Now that brings us to the most recent development, the Open letter released by IWSA a few days ago. This letter calls on industry decision makers to adopt a level-playing field for all energy sources and go beyond the current narrow ‘fuel-centric’ approach. Why now? and How do you propose to make this happen?
Mr Allwright: Firstly, I would like to make the point that the Open Letter is signed by 97 maritime companies from large shipowners through to small technology developers. Admittedly this is a big ask, however our industry is embarking on an unprecedented transition far greater in scale that the first wind to fossil fuel transition, and in a far shorter period, meaning at least 50 per cent decarbonisation within the lifespan of a vessel launched today.
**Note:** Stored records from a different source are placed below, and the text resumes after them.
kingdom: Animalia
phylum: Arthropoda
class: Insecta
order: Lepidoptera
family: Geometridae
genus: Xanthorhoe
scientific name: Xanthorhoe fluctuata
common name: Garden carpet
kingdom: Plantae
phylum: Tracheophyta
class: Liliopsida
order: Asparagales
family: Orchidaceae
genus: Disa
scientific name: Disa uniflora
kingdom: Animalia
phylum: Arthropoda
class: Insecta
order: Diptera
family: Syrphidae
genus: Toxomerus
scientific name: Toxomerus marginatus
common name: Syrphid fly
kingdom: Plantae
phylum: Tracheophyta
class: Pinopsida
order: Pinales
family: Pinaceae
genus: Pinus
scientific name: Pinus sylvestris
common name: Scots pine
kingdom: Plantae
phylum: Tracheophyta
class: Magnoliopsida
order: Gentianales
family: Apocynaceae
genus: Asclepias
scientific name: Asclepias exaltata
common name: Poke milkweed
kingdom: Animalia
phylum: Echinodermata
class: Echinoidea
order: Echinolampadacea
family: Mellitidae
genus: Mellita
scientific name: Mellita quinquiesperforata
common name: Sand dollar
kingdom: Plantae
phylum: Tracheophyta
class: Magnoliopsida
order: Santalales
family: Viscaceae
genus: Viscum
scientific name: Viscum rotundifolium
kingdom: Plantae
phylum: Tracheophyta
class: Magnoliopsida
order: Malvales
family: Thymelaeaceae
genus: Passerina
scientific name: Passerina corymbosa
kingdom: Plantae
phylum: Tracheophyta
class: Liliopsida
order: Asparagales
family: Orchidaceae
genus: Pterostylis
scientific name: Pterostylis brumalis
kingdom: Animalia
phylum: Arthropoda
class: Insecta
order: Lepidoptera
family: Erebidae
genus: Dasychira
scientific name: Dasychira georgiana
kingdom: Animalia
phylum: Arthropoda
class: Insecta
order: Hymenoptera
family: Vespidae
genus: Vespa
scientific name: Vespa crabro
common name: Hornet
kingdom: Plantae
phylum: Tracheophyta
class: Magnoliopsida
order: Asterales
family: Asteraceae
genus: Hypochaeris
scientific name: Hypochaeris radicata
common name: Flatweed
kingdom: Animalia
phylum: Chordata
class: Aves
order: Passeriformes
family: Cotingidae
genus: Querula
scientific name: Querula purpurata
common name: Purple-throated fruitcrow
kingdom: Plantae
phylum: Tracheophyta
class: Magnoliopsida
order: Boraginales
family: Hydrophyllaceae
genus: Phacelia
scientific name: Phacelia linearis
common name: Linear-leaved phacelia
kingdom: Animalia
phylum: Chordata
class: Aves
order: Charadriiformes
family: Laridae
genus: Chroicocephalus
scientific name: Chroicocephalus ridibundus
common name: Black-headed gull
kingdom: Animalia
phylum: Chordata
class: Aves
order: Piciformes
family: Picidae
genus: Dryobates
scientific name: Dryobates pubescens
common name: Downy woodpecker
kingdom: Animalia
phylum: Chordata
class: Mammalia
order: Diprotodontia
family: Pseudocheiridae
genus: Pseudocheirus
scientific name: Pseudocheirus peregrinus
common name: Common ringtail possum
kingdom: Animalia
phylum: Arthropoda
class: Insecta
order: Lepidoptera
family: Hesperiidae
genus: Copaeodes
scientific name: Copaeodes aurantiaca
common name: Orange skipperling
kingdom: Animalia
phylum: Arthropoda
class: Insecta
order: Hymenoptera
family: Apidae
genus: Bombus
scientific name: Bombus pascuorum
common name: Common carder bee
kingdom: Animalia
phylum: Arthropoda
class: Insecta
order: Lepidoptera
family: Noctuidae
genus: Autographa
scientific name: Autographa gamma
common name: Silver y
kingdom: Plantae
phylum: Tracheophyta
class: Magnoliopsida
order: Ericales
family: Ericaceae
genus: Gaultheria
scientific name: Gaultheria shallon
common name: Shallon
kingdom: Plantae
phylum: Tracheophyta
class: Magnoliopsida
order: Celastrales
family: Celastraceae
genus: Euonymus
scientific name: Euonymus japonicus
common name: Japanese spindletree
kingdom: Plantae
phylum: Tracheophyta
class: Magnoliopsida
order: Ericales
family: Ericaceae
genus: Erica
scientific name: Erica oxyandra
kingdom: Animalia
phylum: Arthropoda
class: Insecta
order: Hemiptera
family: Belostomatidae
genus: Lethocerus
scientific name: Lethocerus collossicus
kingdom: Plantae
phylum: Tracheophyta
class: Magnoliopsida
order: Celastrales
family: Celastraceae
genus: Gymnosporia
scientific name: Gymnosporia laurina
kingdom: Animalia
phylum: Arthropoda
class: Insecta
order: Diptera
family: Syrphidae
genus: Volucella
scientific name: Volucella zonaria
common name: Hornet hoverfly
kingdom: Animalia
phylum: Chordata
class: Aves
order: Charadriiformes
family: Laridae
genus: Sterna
That means that we need to use all the tools in the energy toolbox and these need to be assessed side-by-side in a transparent way, taking in the full lifecycle and all external impacts and costs. Currently wind propulsion is under-represented in those assessments and thus we are calling for wind to be fully integrated into all industry reports and decarbonisation pathways going forward. We are calling for a multi-stakeholder working group to be established to ensure we fully understand the potential of wind propulsion and ensure that all policy and other regulations recognise wind as direct energy source.
The challenges facing the industry mean we need to make sure decision making is based on clear definitions, credible data and standardized assessment criteria and that is currently not the case. Thus, the letter goes onto to call for a strategic review of our decarbonisation efforts we are all pulling in the same direction. A review of this kind doesn’t need to slow down the market development but run parallel, but it will ensure that we fully appreciate what a hybrid approach to decarbonisation means, and hopefully we can avoid any dead-ends or stranded assets in the future.
We stand ready to work with all stakeholders across the shipping spectrum to put these initiatives into action, and which will be able to draw on a lot of fantastic work already underway in silos across the industry, just in a more collective, transparent and urgent manner.